I don’t mean they’re failing the country, although it’s certainly arguable that they are, but that they’re failing themselves.

I’m not about to argue that there was a golden age – I’m ancient enough to remember that politicians have always (at least for the past 35 years) been accused of only being in politics for what they can get out of it, or being incompetent, or venal, or being liars. But it seems that they’re now incompetent of doing what even they would say they’re there to actually do.

Roughly thirty years ago, Lord Carrington, and his ministerial team, resigned from the Foreign Office over a matter that they themselves were not at fault. Their department was – of that there’s little doubt- but they weren’t personally at fault. They were, however, responsible as ministers for the failing of their department.

That was – I believe – the last time a minister resigned under the convention of individual ministerial responsibility. And yet, there have been departmental failings since then, surely? Dr Liam Fox, when questioned as to what he was going to do over a potential personal scandal, said he was going to do the job he’s paid for. Then bloody do it – represent your department and behave like a minister. and if you can’t, or your department fucks up, resign.

With the exception of David Cameron who does act like a Prime Minister most of the time, the current front bench do not – at least it seems to me – act like ministers. They behave like school prefects. That’s not their bloody job. Their job is not to ‘rule over us’, but to act for the betterment of society, as Parris put it.

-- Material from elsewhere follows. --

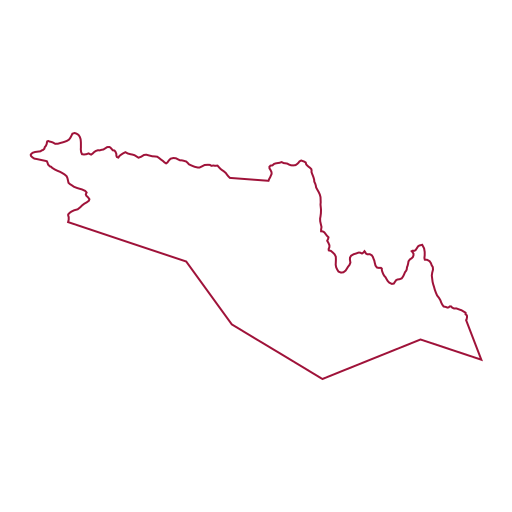 the district of Kandep District, Enga, Papua New Guinea
{"feature_id": "67681753B44837730459554", "entity_name": "Kandep District", "entity_type": "district", "adm_level": 2, "iso_a3": "PNG", "parent_name": "Papua New Guinea", "parent_adm1": "Enga", "projection": "albers", "projection_center": [143.384, -5.743], "detail": "fine", "context": "isolated", "style": "outline", "palette": "rose", "viewbox_px": 512, "rotation_deg": 0, "n_neighbors": 0, "source": "geoboundaries", "source_scale": "gbopen_adm2", "svg_char_len": 4578}
<svg xmlns="http://www.w3.org/2000/svg" viewBox="0 0 512 512"><path d="M422.2,244.8L419.4,245.5L418.1,246.3L416.8,248.3L415.5,250.2L414.3,250.8L412.6,250.7L411.7,251.2L412.5,252.1L413.5,253.7L413.5,255.2L412.9,257.0L411.6,258.3L409.9,259.4L408.5,261.3L408.1,263.7L407.6,265.7L407.0,267.2L406.7,269.5L406.1,270.8L405.0,272.2L404.0,274.6L403.1,276.4L401.7,278.4L399.6,279.2L397.5,279.5L396.2,280.1L394.9,281.9L393.8,283.6L391.8,283.9L389.2,282.6L387.7,281.0L386.5,279.0L385.5,277.2L384.3,275.9L383.3,274.2L382.6,272.5L382.1,271.1L381.8,269.8L381.8,268.6L381.0,267.9L378.5,267.9L376.9,267.5L375.5,265.6L374.7,262.5L374.3,260.6L373.5,258.7L372.9,257.0L371.8,255.3L369.8,254.2L367.3,254.3L365.9,253.5L365.2,252.1L364.5,251.2L363.5,252.5L362.0,253.5L360.0,252.6L358.5,252.6L356.1,253.5L353.7,254.2L351.1,255.7L350.0,257.6L349.9,259.5L350.4,262.6L349.5,264.9L348.0,266.8L346.9,268.6L345.6,270.6L343.4,272.3L341.0,272.6L338.5,271.6L337.2,269.5L336.2,267.4L335.7,264.8L335.8,262.2L335.9,259.8L335.8,256.7L334.6,254.3L332.9,252.6L330.9,250.9L328.8,250.4L328.6,249.1L329.4,247.1L329.4,245.2L328.5,243.1L327.8,241.8L327.2,240.8L328.1,238.9L328.5,237.3L326.8,235.6L325.6,234.0L324.3,232.3L322.7,231.4L321.1,231.3L321.1,229.5L321.5,227.0L320.8,224.0L320.2,221.3L320.1,218.6L320.5,216.4L320.9,213.2L321.0,209.7L320.8,207.6L320.5,204.6L320.7,202.3L320.6,199.4L320.5,197.1L319.8,194.5L318.7,192.1L317.4,189.8L316.1,187.4L315.8,185.5L315.2,183.6L314.3,181.7L314.1,179.5L313.5,177.4L312.8,175.5L312.1,173.8L311.5,172.0L311.6,170.5L311.3,169.1L309.9,167.7L308.4,166.6L307.0,165.3L306.2,164.4L305.7,162.5L304.0,161.5L302.5,161.0L301.2,160.5L299.5,161.4L298.5,162.7L297.4,163.8L295.6,165.1L293.3,165.4L291.1,165.3L289.1,164.6L287.3,163.6L285.5,163.3L283.7,163.1L281.6,162.1L279.5,162.8L277.4,163.1L275.7,163.4L274.1,163.9L272.4,165.4L270.5,165.6L269.4,166.8L269.5,168.4L270.5,170.0L271.5,172.1L271.6,173.9L270.9,175.5L270.1,177.4L269.2,178.9L268.5,180.8L229.9,177.9L228.3,176.3L227.0,174.7L225.8,173.0L223.7,171.2L221.9,170.0L220.5,168.9L218.9,167.2L217.5,165.6L215.0,165.8L213.5,165.5L211.4,165.8L209.9,164.9L207.9,164.8L204.6,165.0L202.3,166.2L199.6,167.5L197.7,167.5L196.4,167.2L194.7,166.8L192.9,166.1L190.8,165.2L188.9,164.3L187.8,163.0L186.2,161.5L183.4,160.7L181.6,160.3L180.0,160.3L178.3,159.5L176.0,158.3L173.4,158.0L170.6,158.7L168.9,160.4L167.4,162.5L166.1,163.4L164.5,162.4L163.0,161.0L160.9,159.5L159.2,158.1L157.2,156.7L154.3,156.4L152.4,156.3L149.6,155.6L146.2,154.7L143.9,155.0L141.2,156.7L138.5,157.7L136.6,156.5L134.5,155.2L132.5,154.6L130.4,154.2L127.8,153.5L125.4,152.2L123.2,153.3L121.2,154.6L119.6,155.8L118.3,157.6L116.9,157.0L116.4,155.8L116.3,153.8L115.4,151.6L114.4,150.5L112.8,150.3L111.6,148.9L110.4,147.6L109.4,147.0L107.2,147.1L105.0,148.5L103.4,149.5L101.6,149.8L99.5,150.4L98.0,150.2L95.7,151.0L94.0,152.2L92.7,153.5L91.1,154.6L89.7,154.0L88.6,153.4L86.4,154.2L84.0,154.5L82.0,154.2L81.1,152.0L80.8,149.2L80.9,147.8L80.9,144.7L80.9,142.8L80.8,141.1L80.6,139.2L79.9,137.1L78.9,135.4L77.8,134.4L76.4,133.6L74.6,133.0L72.4,133.7L71.5,135.6L70.4,137.7L69.0,139.6L66.9,140.9L64.5,141.8L62.6,142.4L60.6,142.9L58.0,143.7L55.2,143.8L52.7,142.4L50.8,141.8L49.3,141.5L48.4,141.0L47.3,141.3L47.0,142.0L46.7,143.9L45.9,145.8L44.8,147.1L44.3,148.8L42.8,150.1L41.7,150.4L40.5,151.3L38.0,151.6L35.0,152.0L32.6,152.8L31.2,154.0L30.7,154.9L31.1,156.1L32.5,157.4L34.3,158.6L36.6,159.0L46.0,161.0L46.9,161.3L47.5,162.7L48.1,164.6L49.9,166.4L51.2,166.8L52.1,167.8L54.8,169.5L57.5,170.8L60.0,171.8L62.2,173.0L64.5,174.4L66.6,176.2L67.4,178.0L67.9,180.1L68.5,182.8L69.9,184.1L71.7,185.2L74.0,186.8L77.1,188.0L79.4,188.7L81.9,189.4L85.2,190.9L86.6,192.5L85.8,194.3L86.3,195.7L88.1,197.4L89.4,199.2L88.9,200.7L86.8,202.3L84.3,203.7L82.1,205.4L80.3,207.2L77.7,209.3L74.1,210.3L71.4,211.6L69.7,212.8L68.2,214.4L68.2,215.6L68.7,217.1L68.7,219.7L68.1,222.1L131.8,243.4L186.2,261.5L231.8,324.4L254.8,338.3L283.7,355.6L322.4,379.0L341.7,371.2L394.9,349.8L420.5,339.5L481.3,359.7L466.1,320.1L466.6,319.4L466.7,318.8L467.0,317.3L467.0,316.0L466.7,315.2L466.0,314.7L465.5,314.2L465.6,313.7L465.7,313.0L465.4,312.6L461.4,310.2L460.4,309.9L456.3,308.4L454.1,308.5L452.3,307.7L451.0,306.4L449.8,306.4L448.6,307.4L447.4,307.6L446.0,307.0L443.6,306.5L442.2,304.5L441.2,302.5L440.4,300.3L439.0,297.9L437.1,295.5L435.9,292.7L434.8,289.7L434.0,286.8L433.2,284.3L432.6,281.9L432.3,279.6L431.8,275.5L432.2,272.7L433.0,269.6L432.8,267.1L431.6,265.1L431.0,263.3L429.6,261.2L427.1,259.8L424.8,259.7L424.4,258.0L424.7,255.2L424.7,252.0L424.1,248.4L422.2,244.8Z" fill="none" stroke="#9f1239" stroke-width="2"/></svg>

The opposition isn’t much better – they’re not holding the government to account, and Ed Miliband’s latest wheeze, of promoting MPs who have been in parliament for less than 18 months to shadow Secretaries of State is, inevitably going to end in tears. Unless you’ve got an incompetent minister, a genuine no-hoper, it’s incredibly unlikely that a newbie can take a front bench minister to the cleaners… but that’s the job, and I suspect the opposition is going to fail at it, and fail badly.

Sure, there will be the occasional success, much as the occasional successful investigative journalism In the media. But neither can be taken (on recent evidence) as typical of the success rate in doing their jobs.

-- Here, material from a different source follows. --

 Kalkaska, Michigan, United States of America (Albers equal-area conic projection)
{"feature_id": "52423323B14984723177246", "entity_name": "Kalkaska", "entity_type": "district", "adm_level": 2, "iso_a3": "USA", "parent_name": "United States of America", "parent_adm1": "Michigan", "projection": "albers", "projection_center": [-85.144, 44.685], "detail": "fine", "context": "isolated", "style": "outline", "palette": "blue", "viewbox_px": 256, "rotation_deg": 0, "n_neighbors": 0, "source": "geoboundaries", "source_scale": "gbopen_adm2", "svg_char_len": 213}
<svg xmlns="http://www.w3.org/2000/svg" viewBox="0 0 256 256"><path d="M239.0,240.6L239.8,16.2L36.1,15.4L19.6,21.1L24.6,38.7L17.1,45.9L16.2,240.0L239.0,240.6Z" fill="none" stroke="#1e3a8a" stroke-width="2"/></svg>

(Of course, newspaper publishers would argue – with some justification – that selling newspapers is their job. But you know what, they’re failing at that as well, bar the occasional success or royal wedding.)

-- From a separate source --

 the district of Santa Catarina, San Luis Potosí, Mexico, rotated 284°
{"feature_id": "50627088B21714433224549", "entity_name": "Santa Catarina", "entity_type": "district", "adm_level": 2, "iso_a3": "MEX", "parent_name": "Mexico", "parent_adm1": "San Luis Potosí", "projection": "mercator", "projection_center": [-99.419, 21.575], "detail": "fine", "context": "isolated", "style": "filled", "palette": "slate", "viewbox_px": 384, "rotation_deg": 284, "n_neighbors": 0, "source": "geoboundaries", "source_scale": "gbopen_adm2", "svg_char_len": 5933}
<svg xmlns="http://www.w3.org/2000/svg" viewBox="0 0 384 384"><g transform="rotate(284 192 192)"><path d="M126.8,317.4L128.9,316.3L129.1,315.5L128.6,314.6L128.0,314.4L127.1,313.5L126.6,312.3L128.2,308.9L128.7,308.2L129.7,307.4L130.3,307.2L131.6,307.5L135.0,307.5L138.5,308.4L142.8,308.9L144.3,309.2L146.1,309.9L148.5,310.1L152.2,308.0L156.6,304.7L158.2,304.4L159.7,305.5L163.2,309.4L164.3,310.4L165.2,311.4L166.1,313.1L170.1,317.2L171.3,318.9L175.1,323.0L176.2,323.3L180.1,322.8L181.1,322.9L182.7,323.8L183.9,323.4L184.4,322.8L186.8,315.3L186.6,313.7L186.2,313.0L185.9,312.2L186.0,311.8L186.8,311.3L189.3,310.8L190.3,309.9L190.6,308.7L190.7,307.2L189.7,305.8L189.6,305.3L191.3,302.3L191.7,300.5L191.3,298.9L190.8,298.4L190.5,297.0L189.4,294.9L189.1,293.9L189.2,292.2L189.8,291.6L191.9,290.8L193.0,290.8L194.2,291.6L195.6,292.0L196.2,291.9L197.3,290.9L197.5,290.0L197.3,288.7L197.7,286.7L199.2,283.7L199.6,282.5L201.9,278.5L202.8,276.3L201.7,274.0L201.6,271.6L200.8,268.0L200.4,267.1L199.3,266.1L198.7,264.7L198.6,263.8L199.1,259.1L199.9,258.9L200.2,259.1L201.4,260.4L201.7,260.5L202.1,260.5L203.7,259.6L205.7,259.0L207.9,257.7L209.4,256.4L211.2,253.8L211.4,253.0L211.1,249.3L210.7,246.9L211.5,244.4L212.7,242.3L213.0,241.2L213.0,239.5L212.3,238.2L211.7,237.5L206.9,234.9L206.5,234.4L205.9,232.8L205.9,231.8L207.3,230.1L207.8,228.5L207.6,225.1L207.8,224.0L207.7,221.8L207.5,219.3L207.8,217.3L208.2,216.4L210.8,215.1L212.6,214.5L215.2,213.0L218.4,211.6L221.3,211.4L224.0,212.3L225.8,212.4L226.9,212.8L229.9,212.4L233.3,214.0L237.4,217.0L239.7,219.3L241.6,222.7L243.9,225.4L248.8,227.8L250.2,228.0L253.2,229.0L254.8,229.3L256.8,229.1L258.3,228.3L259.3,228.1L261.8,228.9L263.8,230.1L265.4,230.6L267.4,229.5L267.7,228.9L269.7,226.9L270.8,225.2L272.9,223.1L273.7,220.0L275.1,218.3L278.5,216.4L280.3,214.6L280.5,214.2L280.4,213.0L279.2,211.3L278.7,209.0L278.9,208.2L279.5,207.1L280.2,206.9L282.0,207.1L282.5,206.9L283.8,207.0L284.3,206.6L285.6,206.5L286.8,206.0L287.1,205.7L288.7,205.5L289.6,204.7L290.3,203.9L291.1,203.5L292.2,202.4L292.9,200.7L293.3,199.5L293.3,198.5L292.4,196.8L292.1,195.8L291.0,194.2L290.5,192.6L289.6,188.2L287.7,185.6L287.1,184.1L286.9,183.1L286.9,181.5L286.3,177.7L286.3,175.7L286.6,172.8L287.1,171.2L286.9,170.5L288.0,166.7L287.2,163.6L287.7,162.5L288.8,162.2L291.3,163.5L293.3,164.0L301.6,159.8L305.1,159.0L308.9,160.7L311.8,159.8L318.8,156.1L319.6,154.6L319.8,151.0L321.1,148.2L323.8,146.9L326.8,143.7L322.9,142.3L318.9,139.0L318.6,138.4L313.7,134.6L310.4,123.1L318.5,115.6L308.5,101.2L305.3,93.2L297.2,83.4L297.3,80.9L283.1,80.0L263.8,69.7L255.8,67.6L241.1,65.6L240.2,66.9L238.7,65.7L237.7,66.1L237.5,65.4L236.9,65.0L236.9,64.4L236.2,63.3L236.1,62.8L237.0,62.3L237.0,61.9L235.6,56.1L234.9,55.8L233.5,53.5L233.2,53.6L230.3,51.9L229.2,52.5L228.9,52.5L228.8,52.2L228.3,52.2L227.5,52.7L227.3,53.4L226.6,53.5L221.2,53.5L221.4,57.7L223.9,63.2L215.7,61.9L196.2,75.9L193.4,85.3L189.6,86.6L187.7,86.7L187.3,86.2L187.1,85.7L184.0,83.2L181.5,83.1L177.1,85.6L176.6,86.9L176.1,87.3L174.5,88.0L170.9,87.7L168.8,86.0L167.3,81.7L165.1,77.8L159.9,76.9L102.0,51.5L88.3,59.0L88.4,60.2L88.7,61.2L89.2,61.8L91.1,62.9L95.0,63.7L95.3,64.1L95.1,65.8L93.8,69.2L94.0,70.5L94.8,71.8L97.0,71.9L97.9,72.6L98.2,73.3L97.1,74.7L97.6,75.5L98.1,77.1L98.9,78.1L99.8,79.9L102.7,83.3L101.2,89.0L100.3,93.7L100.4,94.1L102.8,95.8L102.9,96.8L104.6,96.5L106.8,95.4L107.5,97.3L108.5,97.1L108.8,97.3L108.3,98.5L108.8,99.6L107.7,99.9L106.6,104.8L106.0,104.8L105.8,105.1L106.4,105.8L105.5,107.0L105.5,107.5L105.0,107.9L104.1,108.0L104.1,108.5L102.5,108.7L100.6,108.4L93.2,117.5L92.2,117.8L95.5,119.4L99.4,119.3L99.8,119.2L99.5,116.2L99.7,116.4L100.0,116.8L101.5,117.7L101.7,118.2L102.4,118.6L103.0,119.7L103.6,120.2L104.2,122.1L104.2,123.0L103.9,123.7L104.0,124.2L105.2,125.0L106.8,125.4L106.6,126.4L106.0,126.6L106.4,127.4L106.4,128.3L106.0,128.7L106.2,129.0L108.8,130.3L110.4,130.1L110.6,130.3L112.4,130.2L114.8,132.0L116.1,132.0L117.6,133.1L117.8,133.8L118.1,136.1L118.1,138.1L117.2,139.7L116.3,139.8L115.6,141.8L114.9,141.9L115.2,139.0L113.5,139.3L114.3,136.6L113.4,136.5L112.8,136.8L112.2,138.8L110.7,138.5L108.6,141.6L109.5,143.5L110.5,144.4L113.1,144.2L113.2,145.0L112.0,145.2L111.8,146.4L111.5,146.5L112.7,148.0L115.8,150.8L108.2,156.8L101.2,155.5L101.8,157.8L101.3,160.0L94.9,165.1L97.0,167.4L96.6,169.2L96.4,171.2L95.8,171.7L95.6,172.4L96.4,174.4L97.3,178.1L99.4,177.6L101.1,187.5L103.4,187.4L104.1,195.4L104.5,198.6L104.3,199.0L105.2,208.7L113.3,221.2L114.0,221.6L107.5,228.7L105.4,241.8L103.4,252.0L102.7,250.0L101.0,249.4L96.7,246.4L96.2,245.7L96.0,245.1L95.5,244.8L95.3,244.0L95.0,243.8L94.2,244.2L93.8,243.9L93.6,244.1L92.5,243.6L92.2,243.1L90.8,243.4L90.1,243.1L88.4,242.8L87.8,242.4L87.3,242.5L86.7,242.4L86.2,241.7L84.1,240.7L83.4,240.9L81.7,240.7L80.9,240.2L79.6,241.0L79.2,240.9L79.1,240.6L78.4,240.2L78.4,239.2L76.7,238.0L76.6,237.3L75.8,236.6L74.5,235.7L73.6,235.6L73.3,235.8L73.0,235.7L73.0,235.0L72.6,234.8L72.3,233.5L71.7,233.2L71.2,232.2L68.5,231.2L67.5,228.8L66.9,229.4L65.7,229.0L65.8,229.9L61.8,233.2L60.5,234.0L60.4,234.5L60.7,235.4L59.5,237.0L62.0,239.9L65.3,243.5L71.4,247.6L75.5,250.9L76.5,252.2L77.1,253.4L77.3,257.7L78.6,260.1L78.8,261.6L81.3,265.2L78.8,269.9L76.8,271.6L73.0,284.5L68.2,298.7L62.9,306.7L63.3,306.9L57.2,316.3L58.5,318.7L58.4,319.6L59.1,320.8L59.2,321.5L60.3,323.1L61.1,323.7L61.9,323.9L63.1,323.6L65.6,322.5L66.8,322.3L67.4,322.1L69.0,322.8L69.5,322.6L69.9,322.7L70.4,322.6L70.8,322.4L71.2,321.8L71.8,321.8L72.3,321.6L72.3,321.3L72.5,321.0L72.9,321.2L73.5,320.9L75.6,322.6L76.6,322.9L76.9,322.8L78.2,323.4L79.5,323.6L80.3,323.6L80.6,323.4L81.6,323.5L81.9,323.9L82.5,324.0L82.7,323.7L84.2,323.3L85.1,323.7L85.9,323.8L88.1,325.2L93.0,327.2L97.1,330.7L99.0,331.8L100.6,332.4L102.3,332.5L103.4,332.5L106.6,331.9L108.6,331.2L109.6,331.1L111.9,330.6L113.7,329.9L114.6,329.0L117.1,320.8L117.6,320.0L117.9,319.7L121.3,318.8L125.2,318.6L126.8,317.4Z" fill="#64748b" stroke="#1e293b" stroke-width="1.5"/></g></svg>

So, if they’re failing, does that mean the public, that vast body of knowledge and expertise, should speak up more? Yeah, it does, even more than they’re already doing – I just wish (in vain, I know) that there was more light than heat in current debate and discussion.

Not everyone who agrees with you is completely right. Not everyone who disagrees with you is completely wrong.

As I said above, to speak up or to stay shtum is not as easy a decision to make as some might think.

So speak or, or stay shtum, it’s your choice – but don’t you dare criticise others who choose differently.

  1. Jenni says:

    Excellent post, really thought provoking.